Wir sind zu früh für die Einfahrt und Schleuse in Shoreham. Also tüddeln wir ca. 1,5 Stunden draußen vor der Hafeneinfahrt rum. Ziemlich blöde Welle, weil Strom gegen Wind. Die genaue Berechnung ist anspruchsvoll. Wasserstand, Wind, Strömung – alles muss passen.

Suchbild: wo ist die Hafeneinfahrt von Shoreham?

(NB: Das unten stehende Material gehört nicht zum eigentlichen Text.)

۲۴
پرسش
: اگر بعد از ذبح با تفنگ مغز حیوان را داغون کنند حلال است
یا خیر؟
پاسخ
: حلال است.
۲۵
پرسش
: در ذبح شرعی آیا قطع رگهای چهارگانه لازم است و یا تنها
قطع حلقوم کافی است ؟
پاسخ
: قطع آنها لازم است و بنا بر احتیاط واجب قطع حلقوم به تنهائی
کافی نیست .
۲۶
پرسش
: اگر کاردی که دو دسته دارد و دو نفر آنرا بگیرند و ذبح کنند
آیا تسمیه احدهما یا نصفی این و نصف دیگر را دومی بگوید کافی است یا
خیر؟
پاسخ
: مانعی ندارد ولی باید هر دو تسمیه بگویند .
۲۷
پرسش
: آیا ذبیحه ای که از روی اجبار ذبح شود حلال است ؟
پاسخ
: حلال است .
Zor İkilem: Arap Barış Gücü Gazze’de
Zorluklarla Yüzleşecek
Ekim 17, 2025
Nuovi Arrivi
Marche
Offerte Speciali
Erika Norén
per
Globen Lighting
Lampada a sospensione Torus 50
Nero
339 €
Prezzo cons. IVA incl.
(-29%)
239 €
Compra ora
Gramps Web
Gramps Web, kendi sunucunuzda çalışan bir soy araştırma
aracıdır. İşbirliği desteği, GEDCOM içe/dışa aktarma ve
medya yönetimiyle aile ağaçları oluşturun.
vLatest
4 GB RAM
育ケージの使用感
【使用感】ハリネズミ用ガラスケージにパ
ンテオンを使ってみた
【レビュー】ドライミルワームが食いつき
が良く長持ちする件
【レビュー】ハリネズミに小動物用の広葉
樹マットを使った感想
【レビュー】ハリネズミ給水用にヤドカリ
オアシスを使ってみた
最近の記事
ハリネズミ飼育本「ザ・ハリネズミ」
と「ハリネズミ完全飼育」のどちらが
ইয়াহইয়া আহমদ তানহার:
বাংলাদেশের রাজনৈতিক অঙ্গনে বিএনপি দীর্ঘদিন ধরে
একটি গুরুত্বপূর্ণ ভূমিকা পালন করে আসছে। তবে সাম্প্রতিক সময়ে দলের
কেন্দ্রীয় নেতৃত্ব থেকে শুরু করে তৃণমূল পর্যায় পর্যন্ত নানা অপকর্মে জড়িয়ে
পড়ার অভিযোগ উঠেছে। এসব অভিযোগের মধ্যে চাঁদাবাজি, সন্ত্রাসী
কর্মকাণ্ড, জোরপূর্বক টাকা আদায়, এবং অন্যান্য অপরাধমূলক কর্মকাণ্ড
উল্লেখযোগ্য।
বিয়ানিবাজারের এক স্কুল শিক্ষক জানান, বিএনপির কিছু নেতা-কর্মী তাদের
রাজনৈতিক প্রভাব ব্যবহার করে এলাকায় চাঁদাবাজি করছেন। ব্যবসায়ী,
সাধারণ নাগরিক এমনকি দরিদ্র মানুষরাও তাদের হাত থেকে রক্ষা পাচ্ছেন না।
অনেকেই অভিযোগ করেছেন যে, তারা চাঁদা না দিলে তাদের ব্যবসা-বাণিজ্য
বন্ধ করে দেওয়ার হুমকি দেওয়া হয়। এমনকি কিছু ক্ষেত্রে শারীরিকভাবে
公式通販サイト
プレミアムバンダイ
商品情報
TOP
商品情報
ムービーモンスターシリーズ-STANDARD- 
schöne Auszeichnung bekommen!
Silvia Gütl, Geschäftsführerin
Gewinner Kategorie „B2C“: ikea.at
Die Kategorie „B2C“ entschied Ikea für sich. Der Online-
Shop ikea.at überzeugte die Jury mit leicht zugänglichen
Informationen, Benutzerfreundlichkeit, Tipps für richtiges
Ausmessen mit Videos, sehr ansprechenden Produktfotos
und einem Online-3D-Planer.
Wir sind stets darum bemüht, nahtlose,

Endlich bekommen wir über Funk von Port Control das ok einzulaufen. Er hat jetzt genug Wasser in der Schleuse und wir genug für die Einfahrt in den Hafen. Der Tidenhub beträgt hier ca. 6 m. Wir laufen in die große Schleuse ein, da gibt’s für uns nicht so richtig was zum Festmachen. Also kommt die gute alte Hakenleine zum Einsatz, die wir schon in den Trollhättan Schleusen in Schweden benutzt haben. Ein Fischkutter läuft auch noch ein und dann geht’s nach oben. Immer schön aufpassen und den Haken stufenweise umsetzen. Klappt prima.

Gleich hinter der Schleuse machen wir in der Lady Bee Marina fest.

Prima Platz, haben wir doch alles im Blick, was in die Schleuse geht oder herauskommt.

Wir sind zwischendurch auch fleißig. Heimkehrs Klüberbaum wird geschliffen und dreimal lackiert.

Prima Kneipe gibt es hier auch, keine 100 m von Heimkehr entfernt. Zur Belohnung für Skipper und Crew Nachos.